The trustee who got five talents had obviously proven himself to the householder, because five talents is a lot of dough. In other words, he is well acquainted with the machinations of evil. He can turn five into another five easily, and probably still had some to tuck away for himself. That's just how things worked back then.
The trustee who got two talents was probably pretty good too. But, he was more like a junior partner. He might have still had a few things to learn, but the householder trusted him. Even two talents is a lot of dough.
But the last one... he is different. This trustee was only given one talent. I think that in the honor/shame culture of that time and place that might have looked like one of two things: It might have seemed like a slap in the face.

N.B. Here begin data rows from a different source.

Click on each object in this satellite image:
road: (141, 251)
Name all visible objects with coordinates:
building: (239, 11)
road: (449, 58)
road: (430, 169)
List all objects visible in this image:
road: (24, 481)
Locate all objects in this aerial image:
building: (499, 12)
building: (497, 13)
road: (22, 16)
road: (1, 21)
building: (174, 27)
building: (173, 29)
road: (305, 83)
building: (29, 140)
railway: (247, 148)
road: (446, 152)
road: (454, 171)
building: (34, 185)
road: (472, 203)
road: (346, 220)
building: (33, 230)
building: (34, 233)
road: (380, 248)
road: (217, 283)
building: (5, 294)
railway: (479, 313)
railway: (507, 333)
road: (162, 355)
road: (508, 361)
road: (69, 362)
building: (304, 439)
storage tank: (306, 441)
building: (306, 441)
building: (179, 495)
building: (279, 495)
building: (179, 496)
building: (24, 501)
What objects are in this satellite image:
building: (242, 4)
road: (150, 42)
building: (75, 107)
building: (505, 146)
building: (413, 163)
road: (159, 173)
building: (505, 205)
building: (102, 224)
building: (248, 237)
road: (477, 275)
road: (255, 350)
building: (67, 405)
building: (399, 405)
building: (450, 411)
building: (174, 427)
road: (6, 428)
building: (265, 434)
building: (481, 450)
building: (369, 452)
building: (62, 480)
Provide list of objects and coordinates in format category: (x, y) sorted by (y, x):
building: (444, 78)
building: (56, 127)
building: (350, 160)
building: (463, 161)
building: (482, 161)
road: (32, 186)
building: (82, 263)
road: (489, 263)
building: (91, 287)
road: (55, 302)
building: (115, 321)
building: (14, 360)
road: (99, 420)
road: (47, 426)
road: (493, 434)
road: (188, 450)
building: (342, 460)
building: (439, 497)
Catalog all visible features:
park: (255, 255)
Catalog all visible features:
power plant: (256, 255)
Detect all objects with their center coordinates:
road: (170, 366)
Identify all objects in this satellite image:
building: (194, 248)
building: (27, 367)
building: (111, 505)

Only one talent, after all. Or, it might have been an opportunity to prove himself worthy/evil by going along with the householders financial shenanigans.
Trustee one and two get to work right away extorting money from their poor neighbors, and they are ready for the master's return.
The other trustee, he refuses to participate. And he knows his master. In fact,. when the master comes home trustee three calls him out, "You are a bad guy. You take what is not yours. I am scared of you," he says, "But I will not extort and rob either. I am not going to play these games with people's lives. Here's what's rightfully yours."
Trustee three is the hero of the story. It is possible that he was given the money as a joke, because the master of the house knew that the trustee was honest. It's possible that the trustee had been on the fence and the master wanted to see which way he would go. We can only speculate about these things. But something happened that forced a decision on the part of the third trustee.
The first two were taken into the masters house to live with him. Why? Because they would have been killed if the master had left them out there with the peasants.
The other trustee... he could walk freely among the peasants without fear because he had not defrauded them.
The questions we should ask ourselves today are:
- What am I doing to overthrow the oppressive economic systems in the world today?
- How is my participation in capitalism perpetuating the poverty of others?
- How can I begin a personal revolution to live in a way that does not aid and abet the terrorists of industry and government in their relentless enslavement of the poor?
- How can I begin an economic revolution to overthrow capitalism and bring economic stability to all?
- Am I ready to live with the consequences of dissent?
You come up with your own questions. I have to go to work. Oh, perfect. I work so much I don't even have time to blog.
Addition: When I lived in Myanmar I saw lots of houses surrounded with razor wire and I would often put up a little prayer that I am never so rich that I need razor wire. I'd rather be poor and have the friendship of the peasants than rich, isolated, and fearful.
We really do have to have some compassion for the first two trustees. They had to live in the master's house. And I'll bet it had razor wire.